I was once traveling in a van full of people, including my oldest daughter, her husband, and my two-year-old granddaughter, Sharon. When Sharon got fussy, I moved to sit next to her and said: “Let’s sing!” Right away, she quieted down and we proceeded to sing her favorite song, “Quacky the Duck.”
“Again, Grandma!” Once, twice, twenty times, until everyone in the van was begging her to change the song, to which she replied every time: “Again, Grandma!” At the next stop, her mom bought some snacks to distract her, to the relief of all. But 14 years later, I still remember the great time we had, while she enjoyed the song and I enjoyed her contentment.
Last month, my youngest granddaughter, Diana, came to spend an afternoon with me. She’s three and as bright and full of energy as Sharon was at her age. I invited her to accompany me to the market, to which she replied: “Only if the turtle goes too!” This turtle is a huge stuffed toy that her mom left at my house, since she lives in a small apartment where the toy community is already well populated.

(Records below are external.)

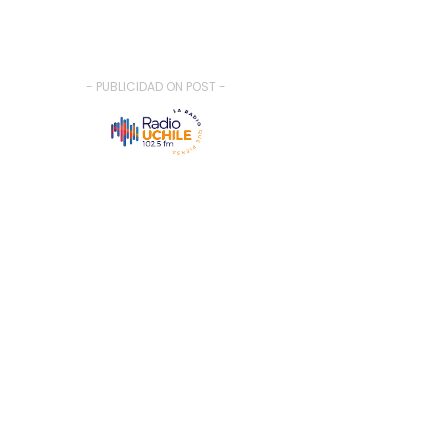
- PUBLICIDAD ON POST -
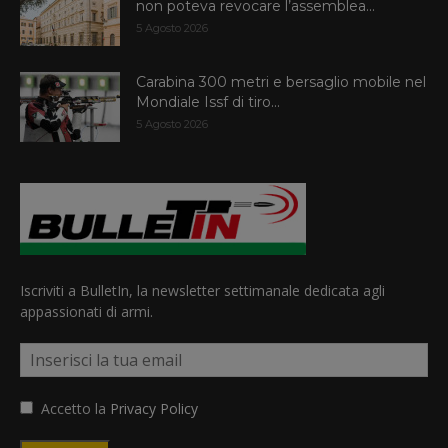
non poteva revocare l’assemblea...
5 Agosto 2026
Carabina 300 metri e bersaglio mobile nel
Mondiale Issf di tiro...
5 Agosto 2026
Iscriviti a BulletIn, la newsletter settimanale dedicata agli
appassionati di armi.
Accetto la
Privacy Policy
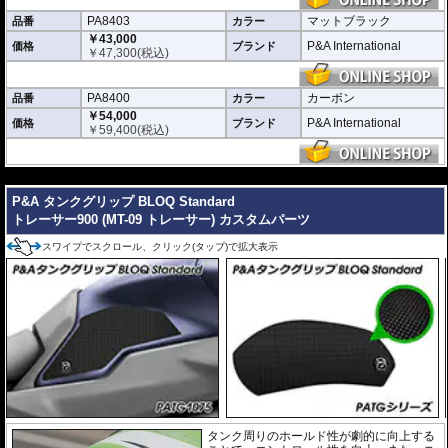
PA8403
マットブラック
品番
カラー
￥43,000
P&A International
価格
ブランド
￥
47,300
(税込)
PA8400
カーボン
品番
カラー
￥54,000
P&A International
価格
ブランド
￥
59,400
(税込)
---
P&A タンクグリップ BLOQ Standard
トレーサー900 (MT-09 トレーサー) カスタムパーツ
スワイプでスクロール、クリック(タップ)で拡大表示
タンク周りのホールド性が劇的に向上する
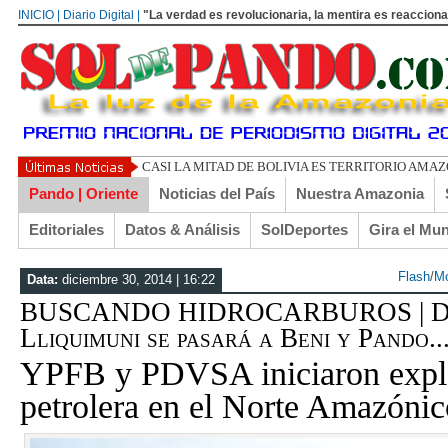
INICIO | Diario Digital |
"La verdad es revolucionaria, la mentira es reacciona
UN LIBERTARIO LLAMADO EL
Pando | Oriente
Noticias del País
Nuestra Amazonia
Editoriales
Datos & Análisis
SolDeportes
Gira el Mu
Flash
/
M
Data:
diciembre 30, 2014 | 16:22
BUSCANDO HIDROCARBUROS | Des
Lliquimuni se pasará a Beni y Pando..
YPFB y PDVSA iniciaron expl
petrolera en el Norte Amazónic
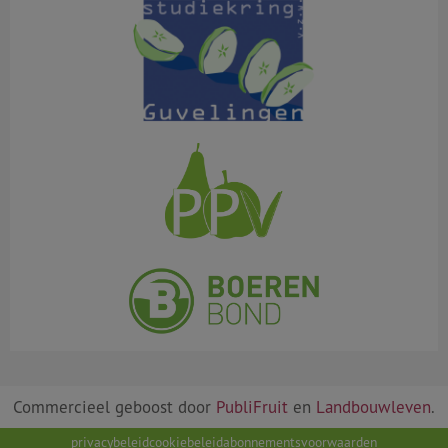
Commercieel geboost door
PubliFruit
en
Landbouwleven
.
privacybeleid
cookiebeleid
abonnementsvoorwaarden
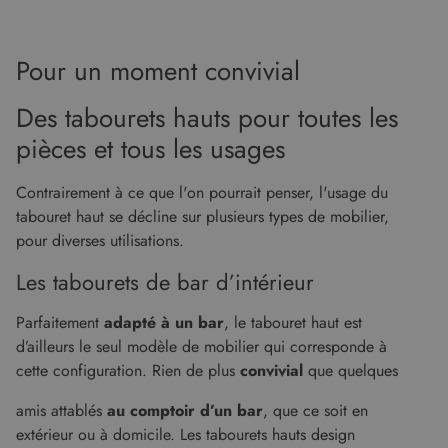
Pour un moment convivial
Des tabourets hauts pour toutes les
pièces et tous les usages
Contrairement à ce que l'on pourrait penser, l'usage du
tabouret haut se décline sur plusieurs types de mobilier,
pour diverses utilisations.
Les tabourets de bar d’intérieur
Parfaitement
adapté à un bar
, le tabouret haut est
d’ailleurs le seul modèle de mobilier qui corresponde à
cette configuration. Rien de plus
convivial
que quelques
amis attablés
au comptoir d’un bar
, que ce soit en
extérieur ou à domicile. Les tabourets hauts design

When we got to the market, I tried to put her in a cart with the turtle, but she insisted on putting the turtle in a small cart and pushing it all by herself. She placed the toy to face her, so she could see its face the whole time. As soon as we got home, she asked me for crayons and paper and proceeded to draw a surprisingly faithful reproduction of her turtle.
She drew the triangular head, the pink skin, the purple mouth, the two eyes with outside and inside circles, like the originals, and then the hair. I had never noticed the turtle was pink, and especially that it had hair, although it had been on my couch for months. It was a work of art for a three-year-old, which I proudly showed the whole family and hung on my wardrobe door.
In his book God Came Near, Max Lucado describes such moments so well: “These are eternal instants. Moments that remind us of the treasures around us. Moments that rebuke us for wasting time with temporal preoccupations, like money, properties, or punctuality. That can bring a mist to the eyes of the hardest hearts and give new perspective to the most gloomy life.”